Source: U.S. Energy Information Administration, Monthly Energy Review
The share of U.S. total energy production from fossil fuels peaked in 1966 at 93%. Total fossil fuel production has continued to rise, but production has also risen for non-fossil fuel sources such as nuclear power and renewables. As a result, fossil fuels have accounted for about 80% of U.S. energy production in the past decade.

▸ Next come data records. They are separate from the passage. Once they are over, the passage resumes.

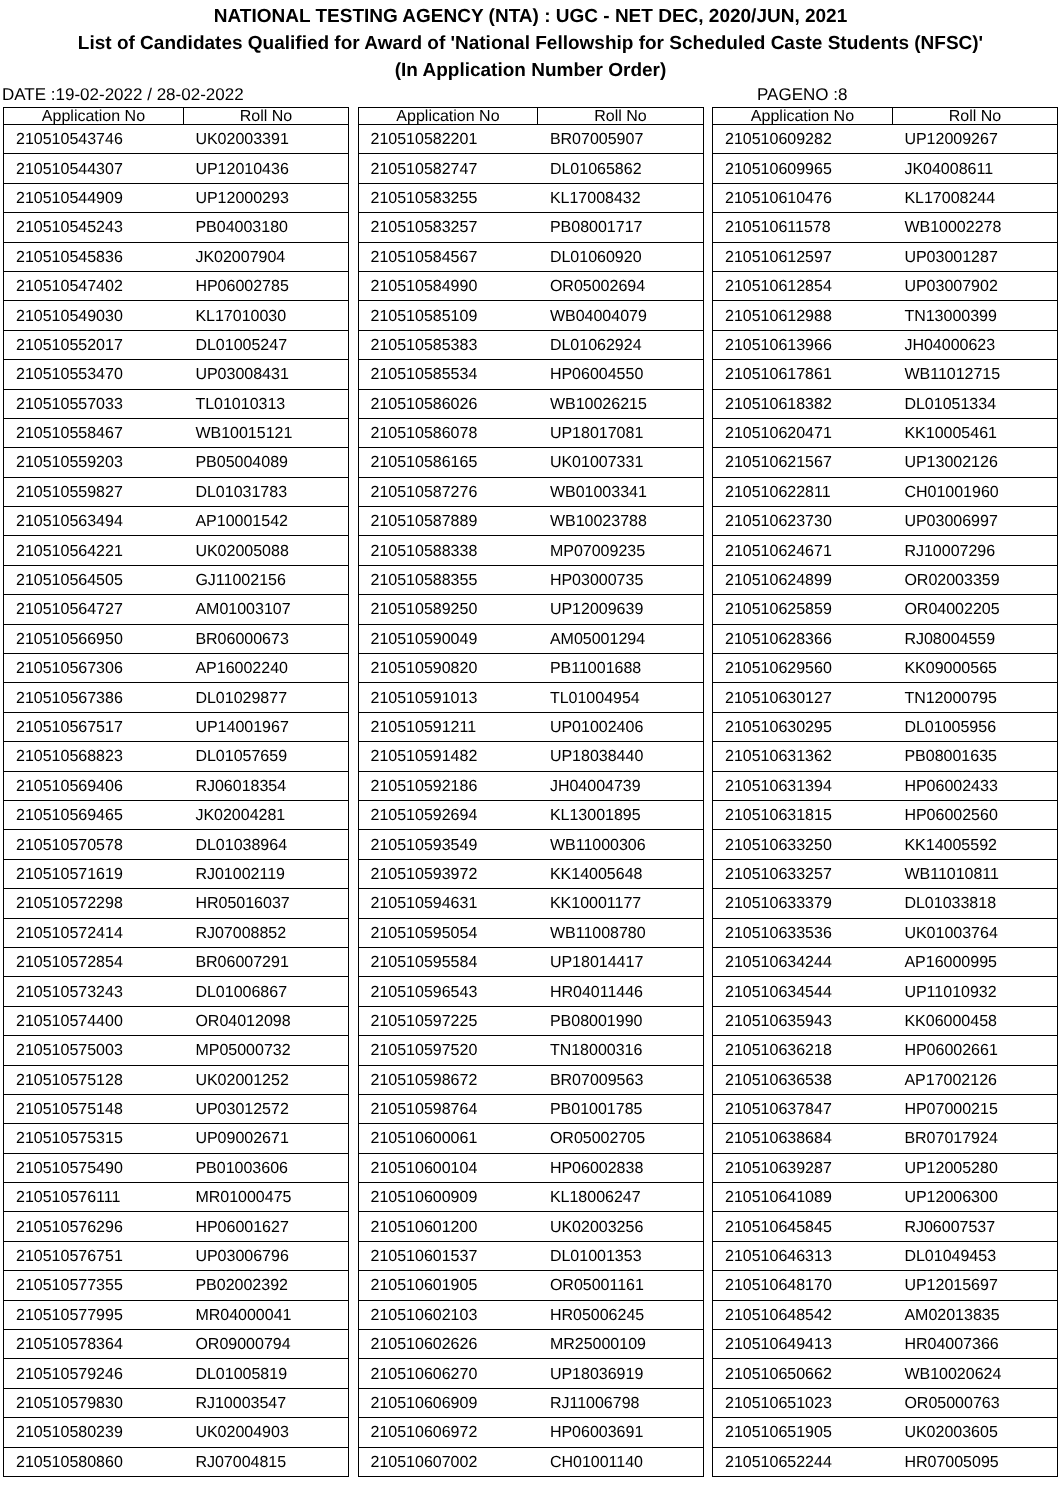NATIONAL TESTING AGENCY (NTA) : UGC - NET DEC, 2020/JUN, 2021
List of Candidates Qualified for Award of 'National Fellowship for Scheduled Caste Students (NFSC)'
(In Application Number Order)
DATE :19-02-2022 / 28-02-2022 PAGENO :8
| Application No | Roll No |
| --- | --- |
| 210510543746 | UK02003391 |
| 210510544307 | UP12010436 |
| 210510544909 | UP12000293 |
| 210510545243 | PB04003180 |
| 210510545836 | JK02007904 |
| 210510547402 | HP06002785 |
| 210510549030 | KL17010030 |
| 210510552017 | DL01005247 |
| 210510553470 | UP03008431 |
| 210510557033 | TL01010313 |
| 210510558467 | WB10015121 |
| 210510559203 | PB05004089 |
| 210510559827 | DL01031783 |
| 210510563494 | AP10001542 |
| 210510564221 | UK02005088 |
| 210510564505 | GJ11002156 |
| 210510564727 | AM01003107 |
| 210510566950 | BR06000673 |
| 210510567306 | AP16002240 |
| 210510567386 | DL01029877 |
| 210510567517 | UP14001967 |
| 210510568823 | DL01057659 |
| 210510569406 | RJ06018354 |
| 210510569465 | JK02004281 |
| 210510570578 | DL01038964 |
| 210510571619 | RJ01002119 |
| 210510572298 | HR05016037 |
| 210510572414 | RJ07008852 |
| 210510572854 | BR06007291 |
| 210510573243 | DL01006867 |
| 210510574400 | OR04012098 |
| 210510575003 | MP05000732 |
| 210510575128 | UK02001252 |
| 210510575148 | UP03012572 |
| 210510575315 | UP09002671 |
| 210510575490 | PB01003606 |
| 210510576111 | MR01000475 |
| 210510576296 | HP06001627 |
| 210510576751 | UP03006796 |
| 210510577355 | PB02002392 |
| 210510577995 | MR04000041 |
| 210510578364 | OR09000794 |
| 210510579246 | DL01005819 |
| 210510579830 | RJ10003547 |
| 210510580239 | UK02004903 |
| 210510580860 | RJ07004815 |
| Application No | Roll No |
| --- | --- |
| 210510582201 | BR07005907 |
| 210510582747 | DL01065862 |
| 210510583255 | KL17008432 |
| 210510583257 | PB08001717 |
| 210510584567 | DL01060920 |
| 210510584990 | OR05002694 |
| 210510585109 | WB04004079 |
| 210510585383 | DL01062924 |
| 210510585534 | HP06004550 |
| 210510586026 | WB10026215 |
| 210510586078 | UP18017081 |
| 210510586165 | UK01007331 |
| 210510587276 | WB01003341 |
| 210510587889 | WB10023788 |
| 210510588338 | MP07009235 |
| 210510588355 | HP03000735 |
| 210510589250 | UP12009639 |
| 210510590049 | AM05001294 |
| 210510590820 | PB11001688 |
| 210510591013 | TL01004954 |
| 210510591211 | UP01002406 |
| 210510591482 | UP18038440 |
| 210510592186 | JH04004739 |
| 210510592694 | KL13001895 |
| 210510593549 | WB11000306 |
| 210510593972 | KK14005648 |
| 210510594631 | KK10001177 |
| 210510595054 | WB11008780 |
| 210510595584 | UP18014417 |
| 210510596543 | HR04011446 |
| 210510597225 | PB08001990 |
| 210510597520 | TN18000316 |
| 210510598672 | BR07009563 |
| 210510598764 | PB01001785 |
| 210510600061 | OR05002705 |
| 210510600104 | HP06002838 |
| 210510600909 | KL18006247 |
| 210510601200 | UK02003256 |
| 210510601537 | DL01001353 |
| 210510601905 | OR05001161 |
| 210510602103 | HR05006245 |
| 210510602626 | MR25000109 |
| 210510606270 | UP18036919 |
| 210510606909 | RJ11006798 |
| 210510606972 | HP06003691 |
| 210510607002 | CH01001140 |
| Application No | Roll No |
| --- | --- |
| 210510609282 | UP12009267 |
| 210510609965 | JK04008611 |
| 210510610476 | KL17008244 |
| 210510611578 | WB10002278 |
| 210510612597 | UP03001287 |
| 210510612854 | UP03007902 |
| 210510612988 | TN13000399 |
| 210510613966 | JH04000623 |
| 210510617861 | WB11012715 |
| 210510618382 | DL01051334 |
| 210510620471 | KK10005461 |
| 210510621567 | UP13002126 |
| 210510622811 | CH01001960 |
| 210510623730 | UP03006997 |
| 210510624671 | RJ10007296 |
| 210510624899 | OR02003359 |
| 210510625859 | OR04002205 |
| 210510628366 | RJ08004559 |
| 210510629560 | KK09000565 |
| 210510630127 | TN12000795 |
| 210510630295 | DL01005956 |
| 210510631362 | PB08001635 |
| 210510631394 | HP06002433 |
| 210510631815 | HP06002560 |
| 210510633250 | KK14005592 |
| 210510633257 | WB11010811 |
| 210510633379 | DL01033818 |
| 210510633536 | UK01003764 |
| 210510634244 | AP16000995 |
| 210510634544 | UP11010932 |
| 210510635943 | KK06000458 |
| 210510636218 | HP06002661 |
| 210510636538 | AP17002126 |
| 210510637847 | HP07000215 |
| 210510638684 | BR07017924 |
| 210510639287 | UP12005280 |
| 210510641089 | UP12006300 |
| 210510645845 | RJ06007537 |
| 210510646313 | DL01049453 |
| 210510648170 | UP12015697 |
| 210510648542 | AM02013835 |
| 210510649413 | HR04007366 |
| 210510650662 | WB10020624 |
| 210510651023 | OR05000763 |
| 210510651905 | UK02003605 |
| 210510652244 | HR07005095 |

Since 2008, U.S. production of crude oil, dry natural gas, and natural gas plant liquids (NGPL) has increased by 15 quadrillion British thermal units (quads), 14 quads, and 4 quads, respectively. These increases have more than offset decreasing coal production, which has fallen 10 quads since its peak in 2008.
Source: U.S. Energy Information Administration, Monthly Energy Review
In 2019, U.S. energy production exceeded energy consumption for the first time since 1957, and U.S. energy exports exceeded energy imports for the first time since 1952. U.S. energy net imports as a share of consumption peaked in 2005 at 30%. Although energy net imports fell below zero in 2019, many regions of the United States still import significant amounts of energy.
Most U.S. energy trade is from petroleum (crude oil and petroleum products), which accounted for 69% of energy exports and 86% of energy imports in 2019. Much of the imported crude oil is processed by U.S. refineries and is then exported as petroleum products. Petroleum products accounted for 42% of total U.S. energy exports in 2019.
Source: U.S. Energy Information Administration, Monthly Energy Review
The share of U.S. total energy consumption that originated from fossil fuels has fallen from its peak of 94% in 1966 to 80% in 2019. The total amount of fossil fuels consumed in the United States has also fallen from its peak of 86 quads in 2007. Since then, coal consumption has decreased by 11 quads. In 2019, renewable energy consumption in the United States surpassed coal consumption for the first time. The decrease in coal consumption, along with a 3-quad decrease in petroleum consumption, more than offset an 8-quad increase in natural gas consumption.
EIA previously published articles explaining the energy flows of petroleum, natural gas, coal, and electricity. More information about total energy consumption, production, trade, and emissions is available in EIA’s Monthly Energy Review.